Fears that a battered global economic economy has never quite reached a sustained level of recovery have begotten new anxieties about the risk of deflation — a self-reinforcing spiral that drives down investment, spending, lending and employment.
Japan has been a case study of this kind of an economic straitjacket — at least until its recent aggressive monetary easing and stimulus policies known as 'Abenomics,' which only recently lifted the Asian nation into mild inflationary territory.
Many commentators, noting a disinflationary trend — where the price level continually decelerates toward zero — have suggested that monetary authorities and economic policymakers need to maintain easy money policies to thwart this danger.
The American Enterprise Institute's John Makin has repeatedly made this case, and PIMCO bond manager Bill Gross called deflation the "whisper word" among economic policymakers at Davos.
Entering the fray with a dissenting view comes Bank of America chief economist Mickey Levy, who, writing on policy research site Vox, warns that broad assessments about deflation are misleading, and can lead to misguideded policies.

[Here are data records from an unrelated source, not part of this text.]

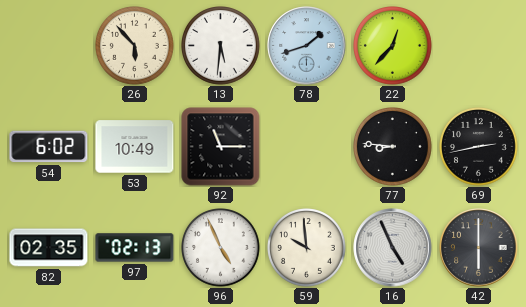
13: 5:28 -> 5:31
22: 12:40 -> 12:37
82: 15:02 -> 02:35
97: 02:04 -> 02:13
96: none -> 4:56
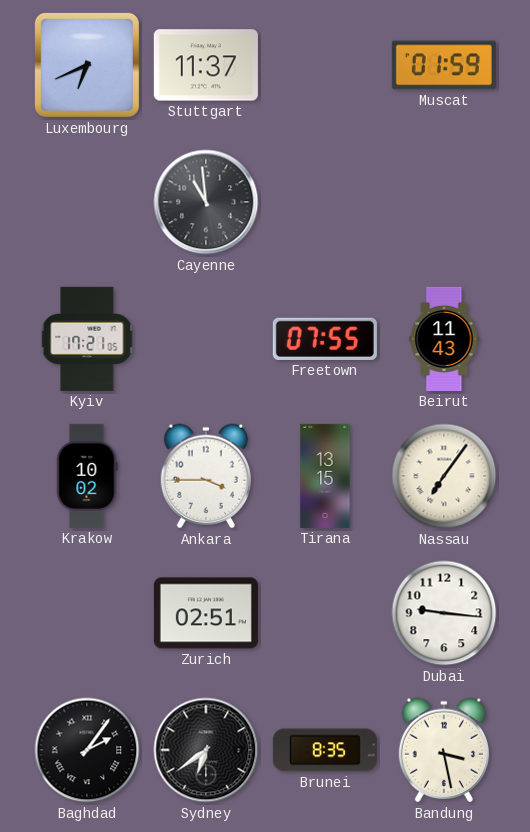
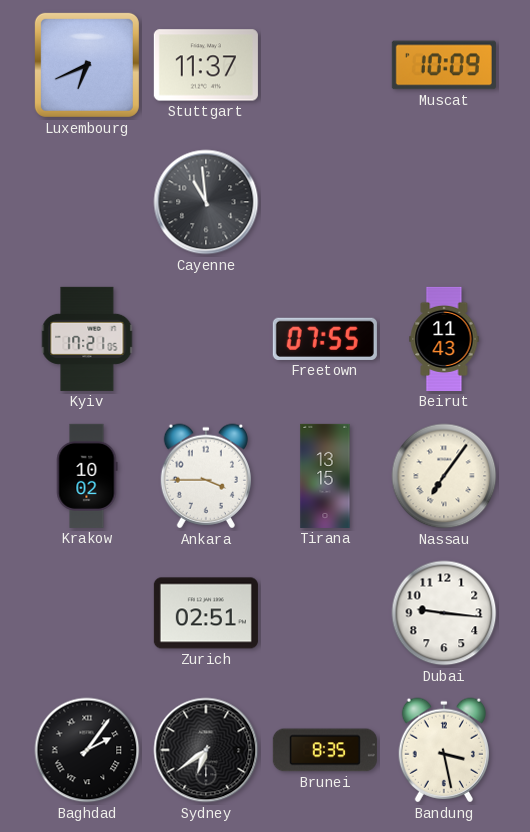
Muscat: 01:59 -> 10:09
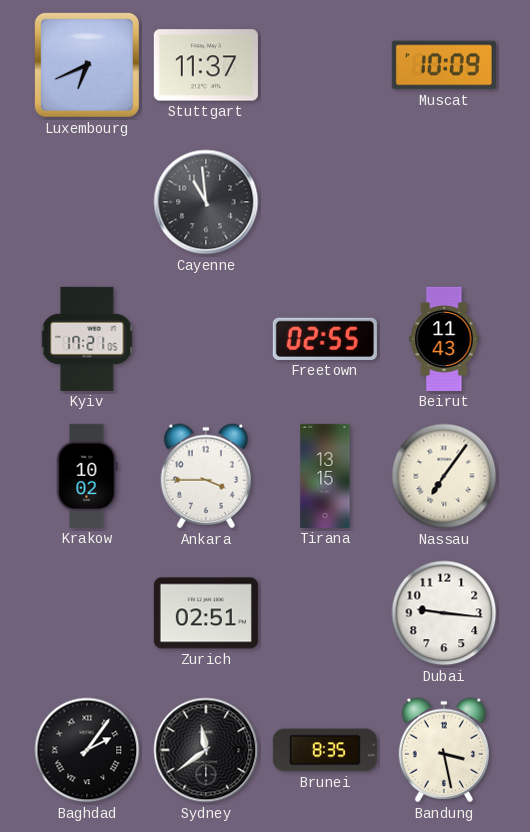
Freetown: 07:55 -> 02:55
Sydney: 6:39 -> 11:39
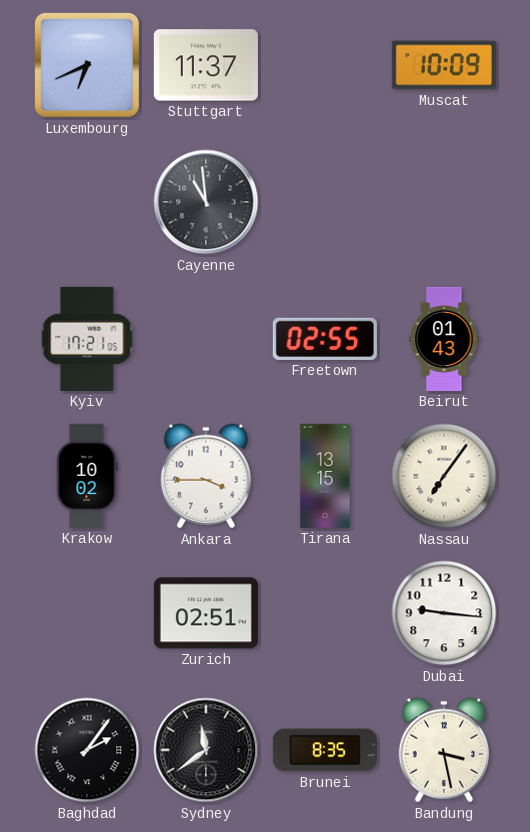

Levy notes the coincidence that the United States, Europe and Japan have presently converged around a very low inflation rate of around 1%, but stresses the importance of understanding just how different is the situation of these three economic powers.
All three have different stories that belie the assumption common to popular commentary that deflation is harmful and must be aggressively combated.
Yes, the U.S. has been experiencing disinflation — the core personal consumption expenditures index, for example, has fallen to 1.2% from 1.8% in the previous year.
Yet "far too little attention has been paid to the fact that the vast majority of the U.S.'s recent disinflation has resulted from technological innovations that raise economic performance and potential," Levy writes. "This is very different from disinflation/deflation associated with insufficient aggregate demand."
The Bank of America economist describes a largely positive picture of the U.S. economy, where second-half 2013 GDP grew at an annualized rate of above 5%, significantly higher than the previous year's 3.1%. Together with an improving job market and rising home prices, Levy puts the probability of deflation in the U.S. at "near zero."